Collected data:
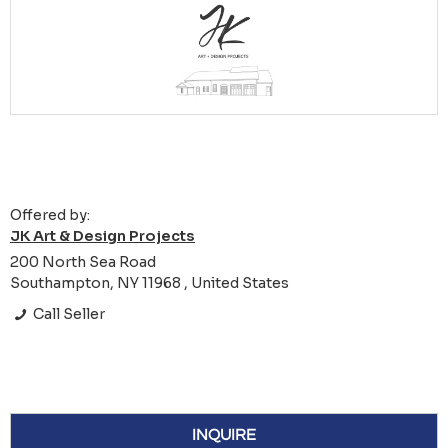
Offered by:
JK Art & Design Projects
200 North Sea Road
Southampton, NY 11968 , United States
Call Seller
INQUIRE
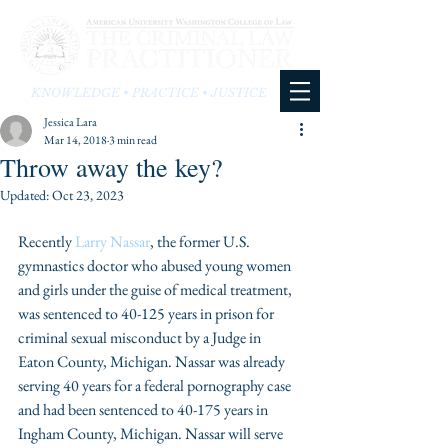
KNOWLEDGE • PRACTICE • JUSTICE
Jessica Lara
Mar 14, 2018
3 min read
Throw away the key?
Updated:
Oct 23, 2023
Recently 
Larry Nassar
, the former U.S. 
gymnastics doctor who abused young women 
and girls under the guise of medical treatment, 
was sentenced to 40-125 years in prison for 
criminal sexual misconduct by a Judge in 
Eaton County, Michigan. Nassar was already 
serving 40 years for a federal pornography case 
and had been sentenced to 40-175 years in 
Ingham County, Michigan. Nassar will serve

What the task asks: Return solely the number of lines in the data that include the word "Nassar".

Exercise solution: 3